Following the implementation of the statutory dispute resolution procedures this October, employers will increasingly need to address the way they deal with claims and manage the potential damage they may cause to other members of the workforce.
With the exception of unfair and wrongful dismissal claims and breach of contract claims, staff can bring claims against their employer while they remain employed.
Whether the claim being made is for discrimination, whistleblowing or unlawful deduction from wages (to name but a few examples), employers should not underestimate the detrimental impact this could have on the workplace.
If a claim is brought, employers should consider this checklist:
– Ensure the new statutory procedures are followed
– Deal sensitively with employees tasked with giving evidence against their colleagues
– Consider whether it is appropriate to hold ‘without prejudice’ discussions with the aggrieved employee
– Plan how to deal with the aggrieved employee during and after the case.
Employers must ensure they are familiar with the new statutory procedures and make any necessary changes to their own practices. Failure to ensure the proper procedure is followed could result in having to pay up to 50 per cent more compensation.
If it is unclear whether a staff complaint amounts to a grievance, write to them and ask whether they intend the complaint to be dealt with as such.
Where investigating a grievance involves taking statements from other staff, employers must consider how to deal with those who are reluctant to give evidence.
In Ramsey v Walkers Snack Foods, the Employment Appeal Tribunal (EAT) considered unfair dismissal claims that were brought by employees who had been dismissed on the basis of anonymous witness statements.
It was found that the dismissals were fair, and the employer had correctly balanced both its duty to protect its employees who were in fear of giving evidence and its duty to act fairly towards those it proposed to dismiss.
In that case, it was found to be sufficient to supply the accused staff with edited statements, which prevented the informants from being identified, and to give those employees the right to put written questions to the anonymous informants. Each case, however, must be decided on its own facts.

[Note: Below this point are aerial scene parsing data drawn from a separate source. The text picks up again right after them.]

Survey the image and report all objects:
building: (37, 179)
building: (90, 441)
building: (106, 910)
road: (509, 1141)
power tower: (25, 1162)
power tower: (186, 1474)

‘Without prejudice’ discussions
Employers may be tempted to look for an easy option and try to agree a settlement linked with the termination of the employee who has made the complaint.
A recent case has highlighted possible problems employers can encounter when trying to engage current employees in ‘without prejudice’ discussions.

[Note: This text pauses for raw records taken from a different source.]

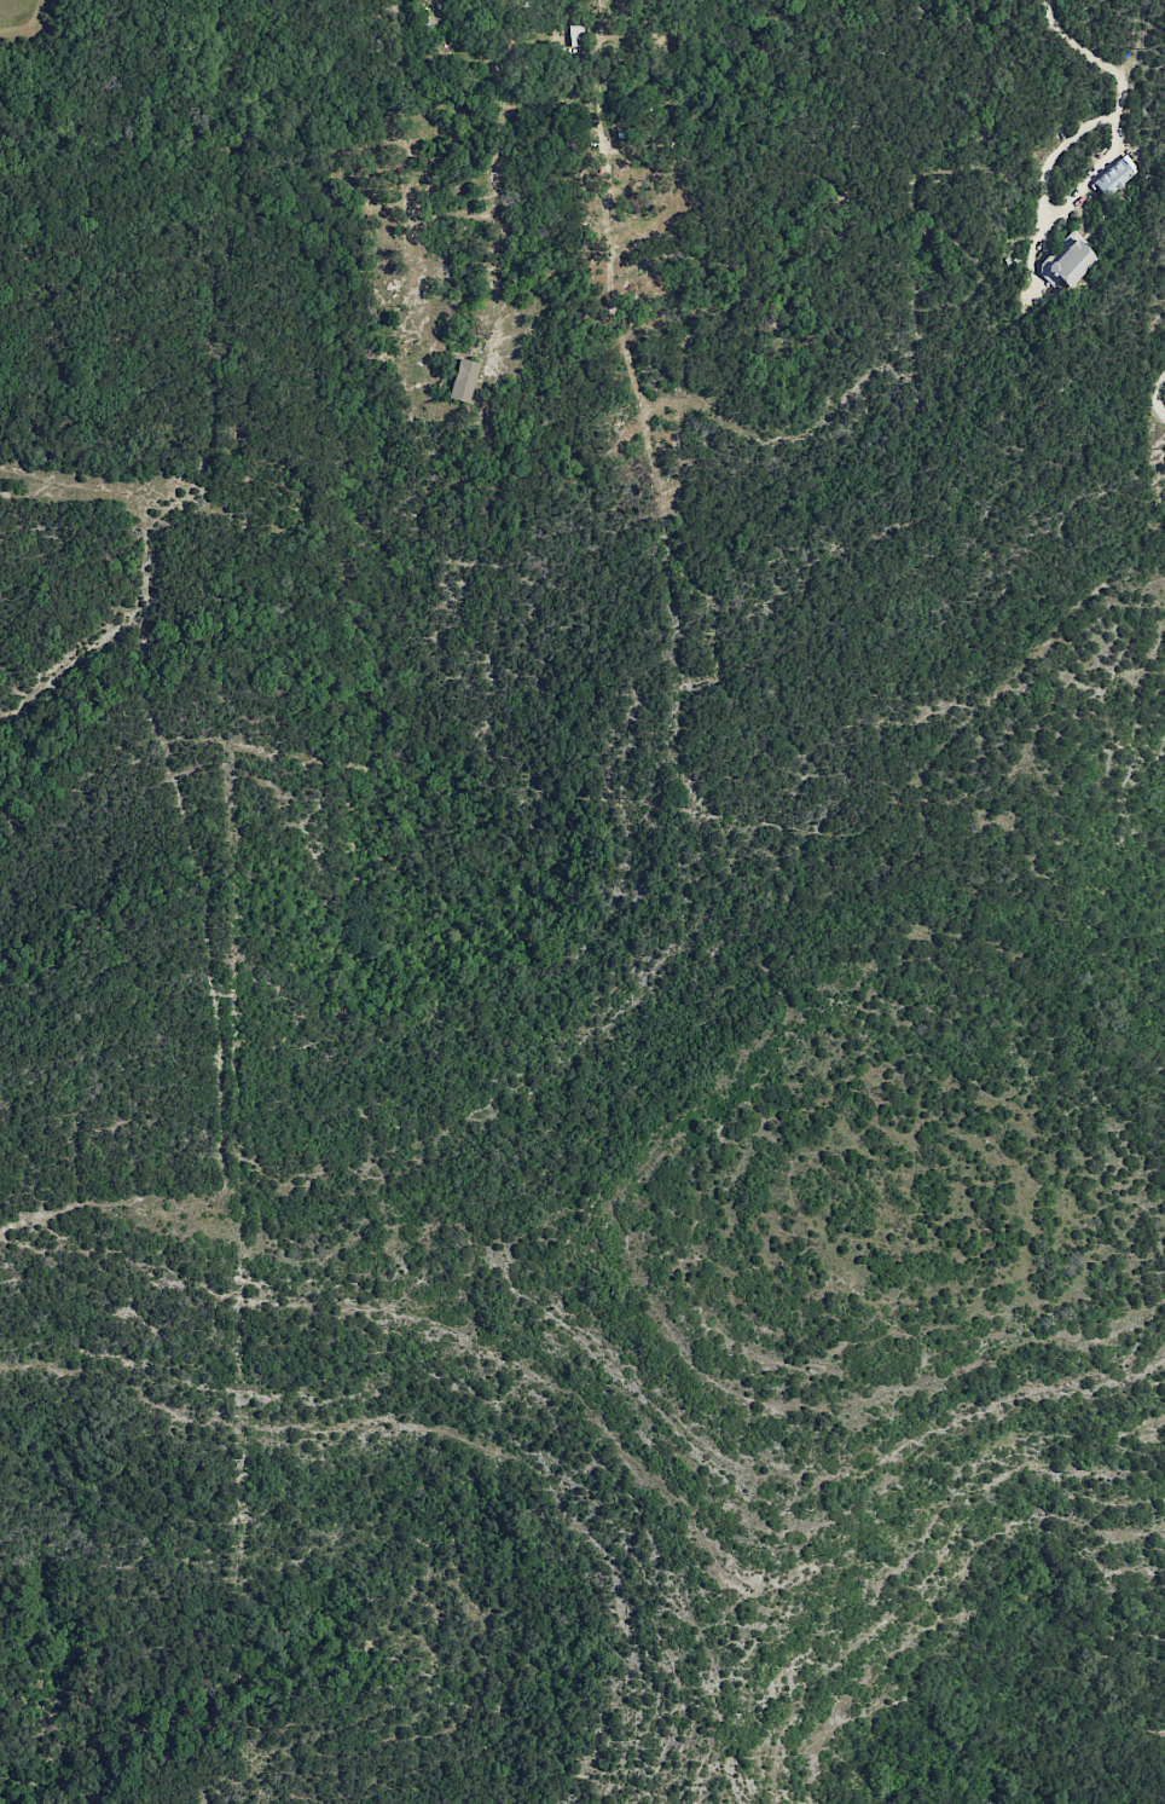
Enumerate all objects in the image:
building: (575, 33)
road: (1118, 74)
park: (159, 104)
building: (1113, 178)
building: (1066, 261)
building: (462, 380)
road: (1155, 395)
road: (97, 484)
road: (103, 1202)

In BNP Paribas v A Mezzotero, the EAT found that offers made to an employee during the course of an internal grievance procedure would not be ‘without prejudice’ unless there could fairly be said to be a genuine dispute between the parties.
In Billington v Michael Hunter, Mrs Billington was warned she might be dismissed if her poor performance did not improve. She was then offered, on a ‘without prejudice’ basis, the option of resigning on favourable terms.
She rejected those terms and resigned, claiming she had been constructively dismissed by reason of the employer’s conduct, which she said had undermined the mutual bond of trust and confidence. She won.
So what should employers do?
Employers should consider the following practical tips for dealing with internal grievances:
– Where applicable, engage trade union representatives for all parties involved
– Ensure you are fair to all sides and follow your procedures
– Consider bringing in an external mediator to help resolve the dispute
– Ask those involved to continue to work together co-operatively and professionally
– Consider moving employees to different departments while the matter is being dealt with
– Consider the use of team-building exercises to rebuild any relationships damaged by the complaint.